A comissão técnica gremista formada por Flávio Murtosa e Ivo Wortmann e o preparador físico Darlan Schneider também deixaram o clube.

“Existem algumas facções dentro do Grêmio e que está bastante dividido no sentido de pensamento. Muita gente dividida em relação a muitas coisas. E aí fica um pouco mais difícil de dirigir”, disse o técnico por meio de sua assessoria de imprensa.

Felipão chegou ao Grêmio no dia 30 de julho, menos de um mês após o vexame pela seleção brasileira, eliminada na Copa do Mundo com goleada por 7 a 1 para Alemanha.
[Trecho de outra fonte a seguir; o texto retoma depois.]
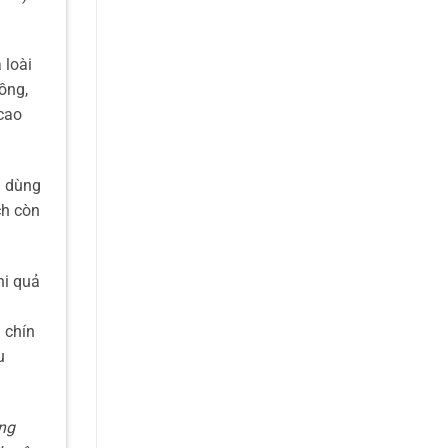
 loài
ồng,
 cao
h dùng
ch còn
hi quả
 chín
u
ứng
Na chegada, o técnico afirmou que “precisava de carinho” e por isso teria aceito o convite do clube gaúcho.

Nessa sua passagem pelo Grêmio, o treinador não conseguiu classificar o time para a Libertadores e ficou com o vice-campeonato gaúcho ao perder para o Inter na final.

Felipão eximiu de culpa o diretor Rui Costa pelas contratações que não deram certo e assumiu a responsabilidade.

“É bom se frisar que quando se manifestam de que o nosso diretor Rui Costa fez algumas contratações erradas, não foi ele quem fez as contratações. As contratações foram feitas com a minha concordância. E eu era o técnico”, afirmou.

“Então, se os erros aconteceram, aconteceram porque eu entendia que esses jogadores contratados podiam render. Se não renderam, o errado fui eu”, concluiu Felipão.